DATASET ROWS
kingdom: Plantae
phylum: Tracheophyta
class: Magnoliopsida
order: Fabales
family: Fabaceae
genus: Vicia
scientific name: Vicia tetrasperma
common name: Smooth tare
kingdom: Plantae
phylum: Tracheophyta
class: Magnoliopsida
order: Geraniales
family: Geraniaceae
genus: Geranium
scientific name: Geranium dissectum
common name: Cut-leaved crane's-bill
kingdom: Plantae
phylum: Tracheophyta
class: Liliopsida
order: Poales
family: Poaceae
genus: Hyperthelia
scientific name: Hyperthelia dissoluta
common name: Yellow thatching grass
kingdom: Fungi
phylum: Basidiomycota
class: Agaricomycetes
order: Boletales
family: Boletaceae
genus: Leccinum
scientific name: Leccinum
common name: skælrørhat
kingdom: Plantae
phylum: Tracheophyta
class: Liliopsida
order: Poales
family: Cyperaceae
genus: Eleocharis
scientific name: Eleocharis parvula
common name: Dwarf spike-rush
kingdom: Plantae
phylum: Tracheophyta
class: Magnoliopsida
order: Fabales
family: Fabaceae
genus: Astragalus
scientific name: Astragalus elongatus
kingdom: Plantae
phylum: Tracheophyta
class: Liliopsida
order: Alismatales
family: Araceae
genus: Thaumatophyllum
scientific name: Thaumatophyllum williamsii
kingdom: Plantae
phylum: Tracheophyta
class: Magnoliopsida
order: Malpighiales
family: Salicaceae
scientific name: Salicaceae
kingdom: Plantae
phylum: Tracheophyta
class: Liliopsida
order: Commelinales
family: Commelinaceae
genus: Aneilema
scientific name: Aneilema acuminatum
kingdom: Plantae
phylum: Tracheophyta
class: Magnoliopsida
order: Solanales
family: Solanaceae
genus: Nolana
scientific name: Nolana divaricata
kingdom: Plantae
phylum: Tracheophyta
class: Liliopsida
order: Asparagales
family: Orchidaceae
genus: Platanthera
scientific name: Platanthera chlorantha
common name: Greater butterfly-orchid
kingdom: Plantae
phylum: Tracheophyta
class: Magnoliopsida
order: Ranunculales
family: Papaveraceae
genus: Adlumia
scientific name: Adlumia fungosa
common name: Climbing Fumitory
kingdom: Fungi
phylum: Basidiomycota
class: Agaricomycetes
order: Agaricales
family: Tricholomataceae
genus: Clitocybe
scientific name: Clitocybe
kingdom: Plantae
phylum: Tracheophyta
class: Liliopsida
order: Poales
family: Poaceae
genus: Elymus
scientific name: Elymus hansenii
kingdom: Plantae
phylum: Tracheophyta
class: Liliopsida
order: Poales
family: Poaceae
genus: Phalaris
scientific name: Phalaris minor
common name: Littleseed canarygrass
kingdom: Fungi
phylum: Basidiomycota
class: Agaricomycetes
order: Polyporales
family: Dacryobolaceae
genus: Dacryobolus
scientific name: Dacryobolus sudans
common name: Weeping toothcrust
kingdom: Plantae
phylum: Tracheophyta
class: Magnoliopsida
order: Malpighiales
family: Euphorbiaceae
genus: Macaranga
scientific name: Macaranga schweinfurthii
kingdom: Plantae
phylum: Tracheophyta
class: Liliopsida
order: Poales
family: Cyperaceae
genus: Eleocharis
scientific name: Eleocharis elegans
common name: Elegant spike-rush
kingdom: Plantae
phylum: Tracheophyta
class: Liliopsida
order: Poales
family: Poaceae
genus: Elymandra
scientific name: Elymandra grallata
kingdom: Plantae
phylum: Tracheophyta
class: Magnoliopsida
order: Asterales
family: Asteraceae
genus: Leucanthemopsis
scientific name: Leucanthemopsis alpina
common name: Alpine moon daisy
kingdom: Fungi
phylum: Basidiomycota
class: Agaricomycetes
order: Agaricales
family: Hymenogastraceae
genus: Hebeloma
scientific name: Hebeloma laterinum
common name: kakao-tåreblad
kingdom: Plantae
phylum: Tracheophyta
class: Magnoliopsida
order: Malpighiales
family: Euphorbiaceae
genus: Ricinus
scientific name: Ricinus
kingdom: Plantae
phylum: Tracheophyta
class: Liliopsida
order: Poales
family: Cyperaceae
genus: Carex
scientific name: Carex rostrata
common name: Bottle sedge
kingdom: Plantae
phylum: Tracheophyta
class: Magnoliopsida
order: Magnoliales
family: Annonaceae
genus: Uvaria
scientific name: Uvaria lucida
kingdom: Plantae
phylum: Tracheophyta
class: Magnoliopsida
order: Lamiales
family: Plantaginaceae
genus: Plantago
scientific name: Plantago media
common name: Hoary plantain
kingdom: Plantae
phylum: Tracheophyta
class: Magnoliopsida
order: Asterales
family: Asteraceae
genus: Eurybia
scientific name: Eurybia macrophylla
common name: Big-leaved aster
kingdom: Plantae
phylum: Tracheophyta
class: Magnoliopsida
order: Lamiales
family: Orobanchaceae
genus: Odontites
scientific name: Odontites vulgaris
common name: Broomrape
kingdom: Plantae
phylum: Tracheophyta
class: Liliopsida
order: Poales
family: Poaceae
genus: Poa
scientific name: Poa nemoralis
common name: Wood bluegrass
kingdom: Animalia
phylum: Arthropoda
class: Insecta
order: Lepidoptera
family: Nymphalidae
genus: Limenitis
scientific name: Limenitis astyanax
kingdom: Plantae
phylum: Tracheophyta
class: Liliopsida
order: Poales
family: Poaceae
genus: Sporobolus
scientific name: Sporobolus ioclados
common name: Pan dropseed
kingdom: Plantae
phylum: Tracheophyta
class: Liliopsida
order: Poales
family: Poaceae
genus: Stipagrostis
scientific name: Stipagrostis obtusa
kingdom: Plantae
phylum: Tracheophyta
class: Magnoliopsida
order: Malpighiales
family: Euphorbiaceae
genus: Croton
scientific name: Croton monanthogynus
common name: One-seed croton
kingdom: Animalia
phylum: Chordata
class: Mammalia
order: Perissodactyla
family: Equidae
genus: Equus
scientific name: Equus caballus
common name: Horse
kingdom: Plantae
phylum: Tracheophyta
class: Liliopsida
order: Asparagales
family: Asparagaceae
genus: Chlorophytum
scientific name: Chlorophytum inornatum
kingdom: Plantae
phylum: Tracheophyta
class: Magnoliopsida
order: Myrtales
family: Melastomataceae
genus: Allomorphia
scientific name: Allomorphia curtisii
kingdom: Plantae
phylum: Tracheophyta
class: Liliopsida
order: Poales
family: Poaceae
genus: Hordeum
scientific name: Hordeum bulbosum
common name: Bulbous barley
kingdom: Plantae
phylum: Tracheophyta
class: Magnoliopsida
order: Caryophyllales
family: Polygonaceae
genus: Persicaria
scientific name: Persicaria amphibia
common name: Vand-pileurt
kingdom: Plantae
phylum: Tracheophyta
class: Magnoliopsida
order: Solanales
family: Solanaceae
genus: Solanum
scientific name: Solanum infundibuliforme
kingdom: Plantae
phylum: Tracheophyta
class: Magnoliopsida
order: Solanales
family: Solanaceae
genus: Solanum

TASK DETAILS
Convert all of the data above into a Markdown table with two columns, n and Line. Give each non-blank line its own row, numbered in order.

EXERCISE OUTPUT
| n | Line |
|---|---|
| 1 | kingdom: Plantae |
| 2 | phylum: Tracheophyta |
| 3 | class: Magnoliopsida |
| 4 | order: Fabales |
| 5 | family: Fabaceae |
| 6 | genus: Vicia |
| 7 | scientific name: Vicia tetrasperma |
| 8 | common name: Smooth tare |
| 9 | kingdom: Plantae |
| 10 | phylum: Tracheophyta |
| 11 | class: Magnoliopsida |
| 12 | order: Geraniales |
| 13 | family: Geraniaceae |
| 14 | genus: Geranium |
| 15 | scientific name: Geranium dissectum |
| 16 | common name: Cut-leaved crane's-bill |
| 17 | kingdom: Plantae |
| 18 | phylum: Tracheophyta |
| 19 | class: Liliopsida |
| 20 | order: Poales |
| 21 | family: Poaceae |
| 22 | genus: Hyperthelia |
| 23 | scientific name: Hyperthelia dissoluta |
| 24 | common name: Yellow thatching grass |
| 25 | kingdom: Fungi |
| 26 | phylum: Basidiomycota |
| 27 | class: Agaricomycetes |
| 28 | order: Boletales |
| 29 | family: Boletaceae |
| 30 | genus: Leccinum |
| 31 | scientific name: Leccinum |
| 32 | common name: skælrørhat |
| 33 | kingdom: Plantae |
| 34 | phylum: Tracheophyta |
| 35 | class: Liliopsida |
| 36 | order: Poales |
| 37 | family: Cyperaceae |
| 38 | genus: Eleocharis |
| 39 | scientific name: Eleocharis parvula |
| 40 | common name: Dwarf spike-rush |
| 41 | kingdom: Plantae |
| 42 | phylum: Tracheophyta |
| 43 | class: Magnoliopsida |
| 44 | order: Fabales |
| 45 | family: Fabaceae |
| 46 | genus: Astragalus |
| 47 | scientific name: Astragalus elongatus |
| 48 | kingdom: Plantae |
| 49 | phylum: Tracheophyta |
| 50 | class: Liliopsida |
| 51 | order: Alismatales |
| 52 | family: Araceae |
| 53 | genus: Thaumatophyllum |
| 54 | scientific name: Thaumatophyllum williamsii |
| 55 | kingdom: Plantae |
| 56 | phylum: Tracheophyta |
| 57 | class: Magnoliopsida |
| 58 | order: Malpighiales |
| 59 | family: Salicaceae |
| 60 | scientific name: Salicaceae |
| 61 | kingdom: Plantae |
| 62 | phylum: Tracheophyta |
| 63 | class: Liliopsida |
| 64 | order: Commelinales |
| 65 | family: Commelinaceae |
| 66 | genus: Aneilema |
| 67 | scientific name: Aneilema acuminatum |
| 68 | kingdom: Plantae |
| 69 | phylum: Tracheophyta |
| 70 | class: Magnoliopsida |
| 71 | order: Solanales |
| 72 | family: Solanaceae |
| 73 | genus: Nolana |
| 74 | scientific name: Nolana divaricata |
| 75 | kingdom: Plantae |
| 76 | phylum: Tracheophyta |
| 77 | class: Liliopsida |
| 78 | order: Asparagales |
| 79 | family: Orchidaceae |
| 80 | genus: Platanthera |
| 81 | scientific name: Platanthera chlorantha |
| 82 | common name: Greater butterfly-orchid |
| 83 | kingdom: Plantae |
| 84 | phylum: Tracheophyta |
| 85 | class: Magnoliopsida |
| 86 | order: Ranunculales |
| 87 | family: Papaveraceae |
| 88 | genus: Adlumia |
| 89 | scientific name: Adlumia fungosa |
| 90 | common name: Climbing Fumitory |
| 91 | kingdom: Fungi |
| 92 | phylum: Basidiomycota |
| 93 | class: Agaricomycetes |
| 94 | order: Agaricales |
| 95 | family: Tricholomataceae |
| 96 | genus: Clitocybe |
| 97 | scientific name: Clitocybe |
| 98 | kingdom: Plantae |
| 99 | phylum: Tracheophyta |
| 100 | class: Liliopsida |
| 101 | order: Poales |
| 102 | family: Poaceae |
| 103 | genus: Elymus |
| 104 | scientific name: Elymus hansenii |
| 105 | kingdom: Plantae |
| 106 | phylum: Tracheophyta |
| 107 | class: Liliopsida |
| 108 | order: Poales |
| 109 | family: Poaceae |
| 110 | genus: Phalaris |
| 111 | scientific name: Phalaris minor |
| 112 | common name: Littleseed canarygrass |
| 113 | kingdom: Fungi |
| 114 | phylum: Basidiomycota |
| 115 | class: Agaricomycetes |
| 116 | order: Polyporales |
| 117 | family: Dacryobolaceae |
| 118 | genus: Dacryobolus |
| 119 | scientific name: Dacryobolus sudans |
| 120 | common name: Weeping toothcrust |
| 121 | kingdom: Plantae |
| 122 | phylum: Tracheophyta |
| 123 | class: Magnoliopsida |
| 124 | order: Malpighiales |
| 125 | family: Euphorbiaceae |
| 126 | genus: Macaranga |
| 127 | scientific name: Macaranga schweinfurthii |
| 128 | kingdom: Plantae |
| 129 | phylum: Tracheophyta |
| 130 | class: Liliopsida |
| 131 | order: Poales |
| 132 | family: Cyperaceae |
| 133 | genus: Eleocharis |
| 134 | scientific name: Eleocharis elegans |
| 135 | common name: Elegant spike-rush |
| 136 | kingdom: Plantae |
| 137 | phylum: Tracheophyta |
| 138 | class: Liliopsida |
| 139 | order: Poales |
| 140 | family: Poaceae |
| 141 | genus: Elymandra |
| 142 | scientific name: Elymandra grallata |
| 143 | kingdom: Plantae |
| 144 | phylum: Tracheophyta |
| 145 | class: Magnoliopsida |
| 146 | order: Asterales |
| 147 | family: Asteraceae |
| 148 | genus: Leucanthemopsis |
| 149 | scientific name: Leucanthemopsis alpina |
| 150 | common name: Alpine moon daisy |
| 151 | kingdom: Fungi |
| 152 | phylum: Basidiomycota |
| 153 | class: Agaricomycetes |
| 154 | order: Agaricales |
| 155 | family: Hymenogastraceae |
| 156 | genus: Hebeloma |
| 157 | scientific name: Hebeloma laterinum |
| 158 | common name: kakao-tåreblad |
| 159 | kingdom: Plantae |
| 160 | phylum: Tracheophyta |
| 161 | class: Magnoliopsida |
| 162 | order: Malpighiales |
| 163 | family: Euphorbiaceae |
| 164 | genus: Ricinus |
| 165 | scientific name: Ricinus |
| 166 | kingdom: Plantae |
| 167 | phylum: Tracheophyta |
| 168 | class: Liliopsida |
| 169 | order: Poales |
| 170 | family: Cyperaceae |
| 171 | genus: Carex |
| 172 | scientific name: Carex rostrata |
| 173 | common name: Bottle sedge |
| 174 | kingdom: Plantae |
| 175 | phylum: Tracheophyta |
| 176 | class: Magnoliopsida |
| 177 | order: Magnoliales |
| 178 | family: Annonaceae |
| 179 | genus: Uvaria |
| 180 | scientific name: Uvaria lucida |
| 181 | kingdom: Plantae |
| 182 | phylum: Tracheophyta |
| 183 | class: Magnoliopsida |
| 184 | order: Lamiales |
| 185 | family: Plantaginaceae |
| 186 | genus: Plantago |
| 187 | scientific name: Plantago media |
| 188 | common name: Hoary plantain |
| 189 | kingdom: Plantae |
| 190 | phylum: Tracheophyta |
| 191 | class: Magnoliopsida |
| 192 | order: Asterales |
| 193 | family: Asteraceae |
| 194 | genus: Eurybia |
| 195 | scientific name: Eurybia macrophylla |
| 196 | common name: Big-leaved aster |
| 197 | kingdom: Plantae |
| 198 | phylum: Tracheophyta |
| 199 | class: Magnoliopsida |
| 200 | order: Lamiales |
| 201 | family: Orobanchaceae |
| 202 | genus: Odontites |
| 203 | scientific name: Odontites vulgaris |
| 204 | common name: Broomrape |
| 205 | kingdom: Plantae |
| 206 | phylum: Tracheophyta |
| 207 | class: Liliopsida |
| 208 | order: Poales |
| 209 | family: Poaceae |
| 210 | genus: Poa |
| 211 | scientific name: Poa nemoralis |
| 212 | common name: Wood bluegrass |
| 213 | kingdom: Animalia |
| 214 | phylum: Arthropoda |
| 215 | class: Insecta |
| 216 | order: Lepidoptera |
| 217 | family: Nymphalidae |
| 218 | genus: Limenitis |
| 219 | scientific name: Limenitis astyanax |
| 220 | kingdom: Plantae |
| 221 | phylum: Tracheophyta |
| 222 | class: Liliopsida |
| 223 | order: Poales |
| 224 | family: Poaceae |
| 225 | genus: Sporobolus |
| 226 | scientific name: Sporobolus ioclados |
| 227 | common name: Pan dropseed |
| 228 | kingdom: Plantae |
| 229 | phylum: Tracheophyta |
| 230 | class: Liliopsida |
| 231 | order: Poales |
| 232 | family: Poaceae |
| 233 | genus: Stipagrostis |
| 234 | scientific name: Stipagrostis obtusa |
| 235 | kingdom: Plantae |
| 236 | phylum: Tracheophyta |
| 237 | class: Magnoliopsida |
| 238 | order: Malpighiales |
| 239 | family: Euphorbiaceae |
| 240 | genus: Croton |
| 241 | scientific name: Croton monanthogynus |
| 242 | common name: One-seed croton |
| 243 | kingdom: Animalia |
| 244 | phylum: Chordata |
| 245 | class: Mammalia |
| 246 | order: Perissodactyla |
| 247 | family: Equidae |
| 248 | genus: Equus |
| 249 | scientific name: Equus caballus |
| 250 | common name: Horse |
| 251 | kingdom: Plantae |
| 252 | phylum: Tracheophyta |
| 253 | class: Liliopsida |
| 254 | order: Asparagales |
| 255 | family: Asparagaceae |
| 256 | genus: Chlorophytum |
| 257 | scientific name: Chlorophytum inornatum |
| 258 | kingdom: Plantae |
| 259 | phylum: Tracheophyta |
| 260 | class: Magnoliopsida |
| 261 | order: Myrtales |
| 262 | family: Melastomataceae |
| 263 | genus: Allomorphia |
| 264 | scientific name: Allomorphia curtisii |
| 265 | kingdom: Plantae |
| 266 | phylum: Tracheophyta |
| 267 | class: Liliopsida |
| 268 | order: Poales |
| 269 | family: Poaceae |
| 270 | genus: Hordeum |
| 271 | scientific name: Hordeum bulbosum |
| 272 | common name: Bulbous barley |
| 273 | kingdom: Plantae |
| 274 | phylum: Tracheophyta |
| 275 | class: Magnoliopsida |
| 276 | order: Caryophyllales |
| 277 | family: Polygonaceae |
| 278 | genus: Persicaria |
| 279 | scientific name: Persicaria amphibia |
| 280 | common name: Vand-pileurt |
| 281 | kingdom: Plantae |
| 282 | phylum: Tracheophyta |
| 283 | class: Magnoliopsida |
| 284 | order: Solanales |
| 285 | family: Solanaceae |
| 286 | genus: Solanum |
| 287 | scientific name: Solanum infundibuliforme |
| 288 | kingdom: Plantae |
| 289 | phylum: Tracheophyta |
| 290 | class: Magnoliopsida |
| 291 | order: Solanales |
| 292 | family: Solanaceae |
| 293 | genus: Solanum |